Type of Document Dissertation
Author Swain, Walker Alexander
Author's Email Address walker.swain@uga.edu
URN etd-08052017-205755
Title Combatting Poverty by Improving Children's Access to Health Services and Effective Teaching: An Evaluation of Three Social Policies
Degree PhD
Department Leadership and Policy Studies
Advisory Committee
Advisor Name Title
Matthew G Springer Committee Chair
Dale Ballou Committee Member
Helen F. Ladd Committee Member
Mimi Engel Committee Member
Keywords
  • teacher retention
  • school health
  • health insurance
Date of Defense 2017-06-08
Availability restrictone
Abstract
American children of lower-income, Black, or Hispanic parents are more likely to suffer from poorer health, poorer academic performance, and ultimately poorer earnings, higher imprisonment, and earlier deaths than children of higher-income parents. They are also substantially less likely to have access to quality healthcare and highly effective teachers. Research has consistently confirmed correlations between disparate access to quality educational and social services, and poor life outcomes. However, scholars and policymakers need to know more about the effectiveness of policies designed to counteract these inequities.

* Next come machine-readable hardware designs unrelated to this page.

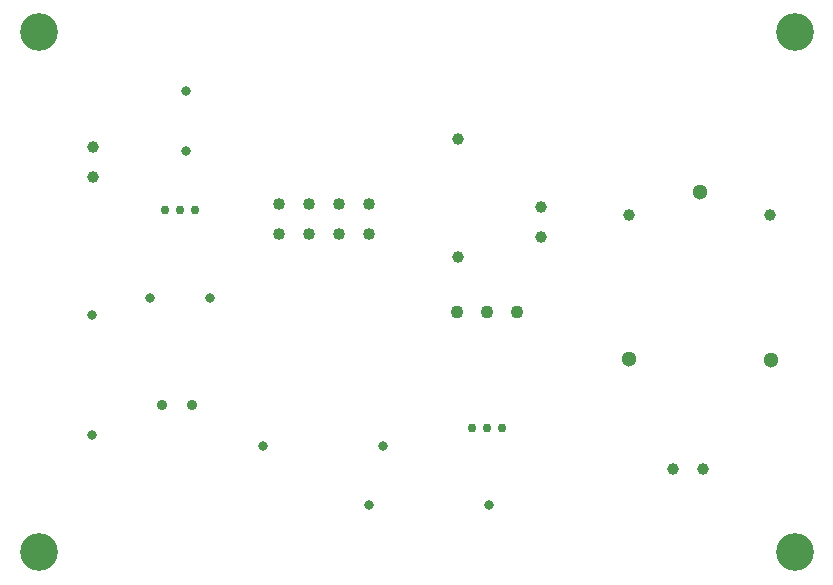
<source format=gbr>
%TF.GenerationSoftware,KiCad,Pcbnew,6.0.11-2627ca5db0~126~ubuntu20.04.1*%
%TF.CreationDate,2023-08-16T11:11:21-05:00*%
%TF.ProjectId,runLimiter,72756e4c-696d-4697-9465-722e6b696361,01*%
%TF.SameCoordinates,Original*%
%TF.FileFunction,Plated,1,2,PTH,Drill*%
%TF.FilePolarity,Positive*%
%FSLAX46Y46*%
G04 Gerber Fmt 4.6, Leading zero omitted, Abs format (unit mm)*
G04 Created by KiCad (PCBNEW 6.0.11-2627ca5db0~126~ubuntu20.04.1) date 2023-08-16 11:11:21*
%MOMM*%
%LPD*%
G01*
G04 APERTURE LIST*
%TA.AperFunction,ComponentDrill*%
%ADD10C,0.750000*%
%TD*%
%TA.AperFunction,ComponentDrill*%
%ADD11C,0.800000*%
%TD*%
%TA.AperFunction,ComponentDrill*%
%ADD12C,0.900000*%
%TD*%
%TA.AperFunction,ComponentDrill*%
%ADD13C,1.000000*%
%TD*%
%TA.AperFunction,ComponentDrill*%
%ADD14C,1.016000*%
%TD*%
%TA.AperFunction,ComponentDrill*%
%ADD15C,1.100000*%
%TD*%
%TA.AperFunction,ComponentDrill*%
%ADD16C,1.300000*%
%TD*%
%TA.AperFunction,ComponentDrill*%
%ADD17C,3.200000*%
%TD*%
G04 APERTURE END LIST*
D10*
%TO.C,U1*%
X13730000Y-18000000D03*
X15000000Y-18000000D03*
X16270000Y-18000000D03*
%TO.C,Q1*%
X39690000Y-36501115D03*
X40960000Y-36501115D03*
X42230000Y-36501115D03*
D11*
%TO.C,R1*%
X7500000Y-26920000D03*
X7500000Y-37080000D03*
%TO.C,C2*%
X12460000Y-25500000D03*
%TO.C,C1*%
X15500000Y-7960000D03*
X15500000Y-13040000D03*
%TO.C,C2*%
X17540000Y-25500000D03*
%TO.C,R3*%
X22000000Y-38000000D03*
%TO.C,R2*%
X30920000Y-43000000D03*
%TO.C,R3*%
X32160000Y-38000000D03*
%TO.C,R2*%
X41080000Y-43000000D03*
D12*
%TO.C,D1*%
X13460000Y-34500000D03*
X16000000Y-34500000D03*
D13*
%TO.C,J1*%
X7590000Y-12700000D03*
X7590000Y-15240000D03*
%TO.C,C3*%
X38500000Y-12000000D03*
X38500000Y-22000000D03*
%TO.C,J2*%
X45500000Y-17800000D03*
X45500000Y-20340000D03*
%TO.C,K1*%
X52950000Y-18450000D03*
%TO.C,J3*%
X56725000Y-40000000D03*
X59265000Y-40000000D03*
%TO.C,K1*%
X64950000Y-18450000D03*
D14*
%TO.C,U2*%
X23380000Y-17500000D03*
X23380000Y-20040000D03*
X25920000Y-17500000D03*
X25920000Y-20040000D03*
X28460000Y-17500000D03*
X28460000Y-20040000D03*
X31000000Y-17500000D03*
X31000000Y-20040000D03*
D15*
%TO.C,Q2*%
X38420000Y-26690000D03*
X40960000Y-26690000D03*
X43500000Y-26690000D03*
D16*
%TO.C,K1*%
X52950000Y-30650000D03*
X59000000Y-16500000D03*
X65000000Y-30700000D03*
D17*
%TO.C,REF\u002A\u002A*%
X3000000Y-3000000D03*
X3000000Y-47000000D03*
X67000000Y-3000000D03*
X67000000Y-47000000D03*
M02*

</source>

In this three-essay dissertation, I evaluate the effectiveness of a set of initiatives that seek to reduce health and educational barriers to the success of economically disadvantaged children. The range of obstacles to academic success for children living in poverty is broad. However, I focus here on policies targeting two disparities: a lack of access to healthcare and high-quality instruction. Specifically, the studies evaluate the impacts of three policies: (a) expanded children’s health insurance, (b) school-based health centers (SBHCs), and (c) selective retention bonuses (SRBs) for teachers in high-poverty schools.

Using national data from the Early Childhood Longitudinal Survey (ECLS-K), I find evidence that gaining health insurance coverage increases the frequency of doctor and dentist visits, and decreases the number of school days missed by students. Using rich longitudinal administrative data maintained by the Tennessee Education Research Alliance (TERA), paired with health service records from the Tennessee Office of Coordinated School Health (TNCSH), I also find that increased exposure to health services from SBHC openings improve both the attendance and test scores of students in Tennessee’s non-urban schools. Finally, I find that student test scores improve in response to the implementation of a selective retention bonus program targeting the highest-rated teachers in Tennessee’s lowest performing schools, which are concentrated in high-poverty urban school districts. In conclusion, the results of the three studies provide promising, though modest evidence that interventions designed to improve access to healthcare and effective teachers can decrease barriers to academic success for low-income children.